Backward compatibility of the Log
vvp opened this issue ยท 5 comments
As OrbitDB version 0.20.0 (orbitdb/orbitdb#524) is getting nearer and work on IPLD support (#200) has started, it would be a good time to discuss about the backward compatibility of the log. Currently there is not much:
- Common way of dealing with backward compatibility is to add versioning information to any data structures that live longer than software versions. However, logs or their entries contain no versioning information. entry-struct has
v
-field but it cannot be used to differentiate between incompatible versions because it's currently always 0. - There are no tools, procedures, or mechanisms in-place to resolve the structural and semantic incompatibility between two logs. Therefore to upgrade to backward incompatible ipfs-log version, users have no choice but to implement the incompatibility resolution by themselves which will be either a lot of work or just impossible.
For example, in next release there's a new identity
field in entry-structures. Current version expects it to be there when entries are loaded from IPFS, and access-controller will actually fail if there's no identity
information in entries to append. All the log entries created with previous versions will not have this information. Fortunately, this check is done only on new items appended/joined into log, so appending new entries to old logs will still work after version upgrade.

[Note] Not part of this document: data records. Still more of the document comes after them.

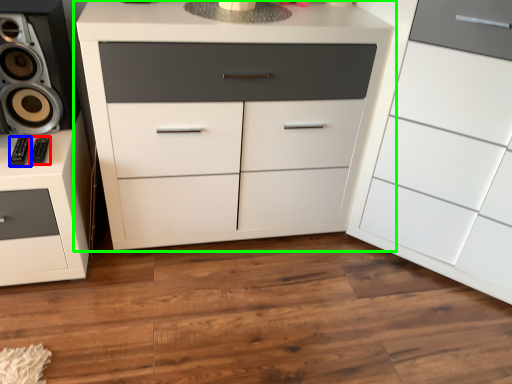
Question: Considering the real-world distances, which object is closest to audio (highlighted by a red box)? audio (highlighted by a blue box) or chest of drawers (highlighted by a green box).

Choices:
 (A) audio
 (B) chest of drawers

Answer: (A)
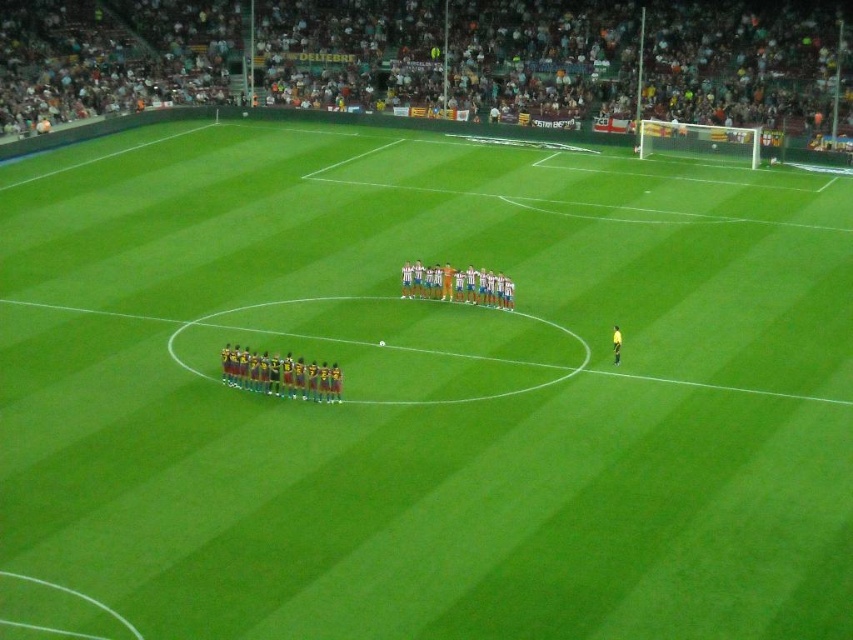
Question: Which point is farther from the camera taking this photo?

Choices:
 (A) (260, 358)
 (B) (618, 349)

Answer: (B)

Question: Which is farther from the orange jersey at center?

Choices:
 (A) yellow-green jersey at lower left
 (B) striped jersey at center

Answer: (A)

Question: Does yellow-green jersey at lower left lie behind yellow fabric referee at center?

Choices:
 (A) no
 (B) yes

Answer: (A)

Question: Which point is farther from the camera taking this photo?

Choices:
 (A) (190, 92)
 (B) (619, 333)
 (C) (427, 284)

Answer: (A)

Question: Does yellow-green jersey at lower left have a smaller size compared to striped jersey at center?

Choices:
 (A) no
 (B) yes

Answer: (B)

Question: Can you confirm if orange jersey at center is positioned below striped jersey at center?

Choices:
 (A) no
 (B) yes

Answer: (A)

Some design aspects that I see:
- How to define the version information itself? Monotonically increasing number, semver/calver, ipfs-log-version, or something else? I think we just need to differentiate between two log versions if they have structural or semantic differences. Many database migration schemes use partially ordered versioning which is ok too.
- Versioning the log+entries, vs versioning just the log? Just versioning the log would probably have lower overhead (no redundant versioning in entries, fail-fast version checks in
LogIO.fromMultihash()
), whereas versioning the entries too would allow joining logs with different versions together and be more flexible in backward compatibility. Single-version log would probably need to have an internal version-specificlogId
which would then have consequences on entries' log references too. - Should there be support for multiple versions on code level, or require that older log versions need to be migrated to the single code-supported version first? Supporting multiple log/entry versions can make the development quite troublesome and error-prone, whereas requiring migrations will make the upgrading process more involved (especially with larger logs).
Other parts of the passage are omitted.